Automakers must change to exploit the software-defined vehicle
Automakers know that software is the future but their evolution from car company to software company has just begun.
Volkswagen Group will invest around $32Bn in digitalization by 2025. In addition to the financial investment, it’s consolidating the software groups from VW, Audi and Porsche brands, as well as other subsidiaries, under the moniker CARIAD – the current iteration of the earlier concept Car.Software. CARIAD will develop one software platform that includes an operating system, a cloud and an EE architecture to be used by every brand in the group. “Having a uniform software architecture will enable Volkswagen to generate sizable economies of scale in the Group,” says spokesperson Benedikt Griffig.

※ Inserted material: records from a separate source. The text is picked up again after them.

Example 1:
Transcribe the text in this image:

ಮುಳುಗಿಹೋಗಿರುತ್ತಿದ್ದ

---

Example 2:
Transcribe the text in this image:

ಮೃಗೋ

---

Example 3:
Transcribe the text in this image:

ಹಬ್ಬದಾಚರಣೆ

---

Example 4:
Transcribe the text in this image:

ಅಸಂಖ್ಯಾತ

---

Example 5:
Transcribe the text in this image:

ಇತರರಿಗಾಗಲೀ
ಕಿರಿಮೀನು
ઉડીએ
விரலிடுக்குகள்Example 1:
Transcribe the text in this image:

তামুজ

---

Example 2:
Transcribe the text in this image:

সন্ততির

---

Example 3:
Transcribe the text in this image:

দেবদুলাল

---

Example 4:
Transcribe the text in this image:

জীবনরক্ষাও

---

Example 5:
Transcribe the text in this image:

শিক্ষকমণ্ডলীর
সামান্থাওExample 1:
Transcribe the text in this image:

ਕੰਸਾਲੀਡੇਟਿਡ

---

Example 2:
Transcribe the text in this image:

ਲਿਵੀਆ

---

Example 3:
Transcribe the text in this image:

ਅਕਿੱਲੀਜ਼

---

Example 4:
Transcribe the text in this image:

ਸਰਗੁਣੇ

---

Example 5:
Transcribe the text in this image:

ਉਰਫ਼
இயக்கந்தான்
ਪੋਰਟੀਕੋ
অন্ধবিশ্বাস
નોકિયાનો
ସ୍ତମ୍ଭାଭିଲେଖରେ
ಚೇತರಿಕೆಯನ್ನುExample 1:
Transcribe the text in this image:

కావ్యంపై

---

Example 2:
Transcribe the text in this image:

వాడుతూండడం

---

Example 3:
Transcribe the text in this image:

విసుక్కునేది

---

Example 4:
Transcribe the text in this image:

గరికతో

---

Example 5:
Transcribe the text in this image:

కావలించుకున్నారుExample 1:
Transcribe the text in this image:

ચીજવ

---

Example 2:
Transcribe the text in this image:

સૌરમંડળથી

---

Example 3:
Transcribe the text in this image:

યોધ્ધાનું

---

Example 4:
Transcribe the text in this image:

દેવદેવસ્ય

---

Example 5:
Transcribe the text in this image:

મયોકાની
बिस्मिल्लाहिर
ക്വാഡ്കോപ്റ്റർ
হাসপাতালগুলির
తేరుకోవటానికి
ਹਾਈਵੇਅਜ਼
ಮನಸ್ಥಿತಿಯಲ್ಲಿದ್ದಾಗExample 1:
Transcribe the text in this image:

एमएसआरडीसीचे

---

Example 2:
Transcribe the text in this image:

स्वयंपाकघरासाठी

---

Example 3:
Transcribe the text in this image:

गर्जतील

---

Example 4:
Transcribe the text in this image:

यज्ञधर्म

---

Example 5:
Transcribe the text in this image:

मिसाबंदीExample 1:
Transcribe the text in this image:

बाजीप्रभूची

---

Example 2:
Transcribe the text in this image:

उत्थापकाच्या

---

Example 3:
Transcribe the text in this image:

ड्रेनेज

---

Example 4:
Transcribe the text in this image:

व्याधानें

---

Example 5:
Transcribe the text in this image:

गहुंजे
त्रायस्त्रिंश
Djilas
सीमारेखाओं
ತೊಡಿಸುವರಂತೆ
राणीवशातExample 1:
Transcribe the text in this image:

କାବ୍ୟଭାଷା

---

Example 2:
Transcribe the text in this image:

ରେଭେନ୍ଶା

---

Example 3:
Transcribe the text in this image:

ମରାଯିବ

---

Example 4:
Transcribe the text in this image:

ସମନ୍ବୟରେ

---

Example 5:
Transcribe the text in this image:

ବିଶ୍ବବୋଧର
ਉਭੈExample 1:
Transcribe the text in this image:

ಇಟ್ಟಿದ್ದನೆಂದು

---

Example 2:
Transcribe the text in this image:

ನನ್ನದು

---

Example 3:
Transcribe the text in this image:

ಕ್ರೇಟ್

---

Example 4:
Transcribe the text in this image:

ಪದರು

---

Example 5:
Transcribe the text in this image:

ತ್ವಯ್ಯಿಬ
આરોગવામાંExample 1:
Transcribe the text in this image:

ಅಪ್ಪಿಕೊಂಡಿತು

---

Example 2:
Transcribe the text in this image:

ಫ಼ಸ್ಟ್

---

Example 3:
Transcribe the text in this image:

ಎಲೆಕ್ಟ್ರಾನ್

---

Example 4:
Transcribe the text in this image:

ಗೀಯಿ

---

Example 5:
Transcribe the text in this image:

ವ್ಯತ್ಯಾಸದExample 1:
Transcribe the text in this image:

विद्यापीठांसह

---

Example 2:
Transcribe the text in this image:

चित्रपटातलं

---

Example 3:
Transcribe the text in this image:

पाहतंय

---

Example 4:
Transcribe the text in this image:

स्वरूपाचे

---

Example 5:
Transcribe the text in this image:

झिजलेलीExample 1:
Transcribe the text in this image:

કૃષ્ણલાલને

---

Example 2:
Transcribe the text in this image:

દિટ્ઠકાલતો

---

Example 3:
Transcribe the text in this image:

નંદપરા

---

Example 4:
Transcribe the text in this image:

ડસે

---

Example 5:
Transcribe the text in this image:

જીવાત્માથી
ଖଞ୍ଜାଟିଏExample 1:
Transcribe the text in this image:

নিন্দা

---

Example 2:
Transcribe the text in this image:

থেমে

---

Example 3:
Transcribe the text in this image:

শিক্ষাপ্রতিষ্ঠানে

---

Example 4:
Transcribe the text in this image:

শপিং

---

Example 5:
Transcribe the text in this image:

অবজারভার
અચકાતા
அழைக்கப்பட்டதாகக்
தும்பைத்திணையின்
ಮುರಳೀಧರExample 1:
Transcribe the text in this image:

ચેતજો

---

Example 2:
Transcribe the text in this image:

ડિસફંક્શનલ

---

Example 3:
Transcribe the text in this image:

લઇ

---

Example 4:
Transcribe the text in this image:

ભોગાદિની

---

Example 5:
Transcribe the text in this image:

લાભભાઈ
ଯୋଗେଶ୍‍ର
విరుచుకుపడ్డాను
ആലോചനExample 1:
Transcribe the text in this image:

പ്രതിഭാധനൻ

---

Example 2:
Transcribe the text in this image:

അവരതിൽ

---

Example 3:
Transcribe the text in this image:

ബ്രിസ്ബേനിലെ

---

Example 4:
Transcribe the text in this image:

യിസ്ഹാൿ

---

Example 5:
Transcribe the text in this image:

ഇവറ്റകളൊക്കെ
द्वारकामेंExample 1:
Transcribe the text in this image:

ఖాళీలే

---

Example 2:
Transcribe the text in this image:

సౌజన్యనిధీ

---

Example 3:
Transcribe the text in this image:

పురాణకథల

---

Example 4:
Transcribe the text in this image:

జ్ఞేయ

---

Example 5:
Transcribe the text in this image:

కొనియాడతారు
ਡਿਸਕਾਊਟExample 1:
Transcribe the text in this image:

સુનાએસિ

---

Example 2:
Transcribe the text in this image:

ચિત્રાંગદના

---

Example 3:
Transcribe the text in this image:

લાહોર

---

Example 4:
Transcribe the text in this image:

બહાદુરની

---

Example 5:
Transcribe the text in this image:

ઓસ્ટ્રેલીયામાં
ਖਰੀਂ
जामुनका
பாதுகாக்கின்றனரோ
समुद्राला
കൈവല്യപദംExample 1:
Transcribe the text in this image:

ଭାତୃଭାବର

Volkswagen is hardly alone in its focus on software. Nor is this a new idea. The concept of the software-defined car has been top of mind for several years. Although the benefits are clear, traditional carmaker organizational structures and supply chains have made it difficult for car makers to build their software capabilities.
SBD identifies two trends: automakers putting software development into a separate organization from the manufacturing side and shifting from reliance on suppliers for software. “The reason is product agility. OEMs want to dictate design, development and updates in a much faster way than in the past,” says Alex Oyler, head of car IT for SBD.
Software is more important than ever, says Dominik Hepp, an associate partner in McKinsey. The consultancy has found that companies with strong software organizations enjoy three to six times the throughput and software quality of the bottom of the heap. “The difference between lead performers and the bottom is just huge, much higher than what we observed in the previous, hardware-only environment.” Yet, automakers generally lag behind those top performers, McKinsey found.